Exercise objective - Where a line contains "ZW. DR. HAB.", start there and write out that line and each one after it, word for word, through the final line of the entries; add nothing else.

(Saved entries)
◆ ◆ ◆ ◆ ◆

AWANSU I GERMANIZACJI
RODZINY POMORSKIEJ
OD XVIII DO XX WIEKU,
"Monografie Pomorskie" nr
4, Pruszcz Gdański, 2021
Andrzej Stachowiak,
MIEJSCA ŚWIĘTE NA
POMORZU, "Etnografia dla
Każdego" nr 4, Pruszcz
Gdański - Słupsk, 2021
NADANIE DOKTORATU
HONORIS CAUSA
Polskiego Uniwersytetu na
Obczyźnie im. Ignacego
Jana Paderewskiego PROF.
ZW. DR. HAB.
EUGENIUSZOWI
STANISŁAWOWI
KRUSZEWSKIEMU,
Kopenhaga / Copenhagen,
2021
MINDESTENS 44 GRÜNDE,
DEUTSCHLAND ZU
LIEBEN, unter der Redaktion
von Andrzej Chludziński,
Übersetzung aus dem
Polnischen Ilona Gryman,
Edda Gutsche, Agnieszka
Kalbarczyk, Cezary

◆ ◆ ◆ ◆ ◆

Written answer -
ZW. DR. HAB.
EUGENIUSZOWI
STANISŁAWOWI
KRUSZEWSKIEMU,
Kopenhaga / Copenhagen,
2021
MINDESTENS 44 GRÜNDE,
DEUTSCHLAND ZU
LIEBEN, unter der Redaktion
von Andrzej Chludziński,
Übersetzung aus dem
Polnischen Ilona Gryman,
Edda Gutsche, Agnieszka
Kalbarczyk, Cezary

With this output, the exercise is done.